About this exercise: Please restate every record below word for word.

(Excerpts from a dataset)
════
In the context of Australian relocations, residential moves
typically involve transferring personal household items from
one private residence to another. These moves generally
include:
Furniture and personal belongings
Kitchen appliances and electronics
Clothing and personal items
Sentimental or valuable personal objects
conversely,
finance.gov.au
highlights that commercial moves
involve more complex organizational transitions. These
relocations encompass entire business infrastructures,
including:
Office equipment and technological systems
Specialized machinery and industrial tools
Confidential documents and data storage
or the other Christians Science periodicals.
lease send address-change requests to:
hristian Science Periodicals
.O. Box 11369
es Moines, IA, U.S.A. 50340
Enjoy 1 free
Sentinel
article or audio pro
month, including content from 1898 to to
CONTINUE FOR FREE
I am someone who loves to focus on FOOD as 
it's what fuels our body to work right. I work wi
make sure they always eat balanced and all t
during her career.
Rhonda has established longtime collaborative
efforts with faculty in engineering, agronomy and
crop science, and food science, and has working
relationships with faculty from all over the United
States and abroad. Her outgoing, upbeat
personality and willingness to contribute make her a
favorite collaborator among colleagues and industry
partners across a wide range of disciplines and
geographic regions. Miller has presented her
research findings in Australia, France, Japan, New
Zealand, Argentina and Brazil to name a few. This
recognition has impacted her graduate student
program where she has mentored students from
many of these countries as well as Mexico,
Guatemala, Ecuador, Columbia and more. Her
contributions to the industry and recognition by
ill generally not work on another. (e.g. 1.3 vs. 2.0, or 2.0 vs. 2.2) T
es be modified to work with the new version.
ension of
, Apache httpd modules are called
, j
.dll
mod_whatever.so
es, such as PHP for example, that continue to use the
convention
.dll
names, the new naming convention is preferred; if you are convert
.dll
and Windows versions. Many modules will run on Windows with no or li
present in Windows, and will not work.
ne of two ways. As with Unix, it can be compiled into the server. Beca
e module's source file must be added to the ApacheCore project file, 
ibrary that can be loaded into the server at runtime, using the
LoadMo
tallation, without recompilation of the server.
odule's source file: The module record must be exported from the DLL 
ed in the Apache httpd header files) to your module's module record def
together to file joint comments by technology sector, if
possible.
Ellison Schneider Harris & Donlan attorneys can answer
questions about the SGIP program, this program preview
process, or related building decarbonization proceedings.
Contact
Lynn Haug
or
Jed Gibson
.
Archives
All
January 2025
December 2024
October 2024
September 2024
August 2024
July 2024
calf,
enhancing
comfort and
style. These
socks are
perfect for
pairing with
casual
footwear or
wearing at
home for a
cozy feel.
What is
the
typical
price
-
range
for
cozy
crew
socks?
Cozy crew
════
Written reply:
In the context of Australian relocations, residential moves
typically involve transferring personal household items from
one private residence to another. These moves generally
include:
Furniture and personal belongings
Kitchen appliances and electronics
Clothing and personal items
Sentimental or valuable personal objects
conversely,
finance.gov.au
highlights that commercial moves
involve more complex organizational transitions. These
relocations encompass entire business infrastructures,
including:
Office equipment and technological systems
Specialized machinery and industrial tools
Confidential documents and data storage
or the other Christians Science periodicals.
lease send address-change requests to:
hristian Science Periodicals
.O. Box 11369
es Moines, IA, U.S.A. 50340
Enjoy 1 free
Sentinel
article or audio pro
month, including content from 1898 to to
CONTINUE FOR FREE
I am someone who loves to focus on FOOD as 
it's what fuels our body to work right. I work wi
make sure they always eat balanced and all t
during her career.
Rhonda has established longtime collaborative
efforts with faculty in engineering, agronomy and
crop science, and food science, and has working
relationships with faculty from all over the United
States and abroad. Her outgoing, upbeat
personality and willingness to contribute make her a
favorite collaborator among colleagues and industry
partners across a wide range of disciplines and
geographic regions. Miller has presented her
research findings in Australia, France, Japan, New
Zealand, Argentina and Brazil to name a few. This
recognition has impacted her graduate student
program where she has mentored students from
many of these countries as well as Mexico,
Guatemala, Ecuador, Columbia and more. Her
contributions to the industry and recognition by
ill generally not work on another. (e.g. 1.3 vs. 2.0, or 2.0 vs. 2.2) T
es be modified to work with the new version.
ension of
, Apache httpd modules are called
, j
.dll
mod_whatever.so
es, such as PHP for example, that continue to use the
convention
.dll
names, the new naming convention is preferred; if you are convert
.dll
and Windows versions. Many modules will run on Windows with no or li
present in Windows, and will not work.
ne of two ways. As with Unix, it can be compiled into the server. Beca
e module's source file must be added to the ApacheCore project file, 
ibrary that can be loaded into the server at runtime, using the
LoadMo
tallation, without recompilation of the server.
odule's source file: The module record must be exported from the DLL 
ed in the Apache httpd header files) to your module's module record def
together to file joint comments by technology sector, if
possible.
Ellison Schneider Harris & Donlan attorneys can answer
questions about the SGIP program, this program preview
process, or related building decarbonization proceedings.
Contact
Lynn Haug
or
Jed Gibson
.
Archives
All
January 2025
December 2024
October 2024
September 2024
August 2024
July 2024
calf,
enhancing
comfort and
style. These
socks are
perfect for
pairing with
casual
footwear or
wearing at
home for a
cozy feel.
What is
the
typical
price
-
range
for
cozy
crew
socks?
Cozy crew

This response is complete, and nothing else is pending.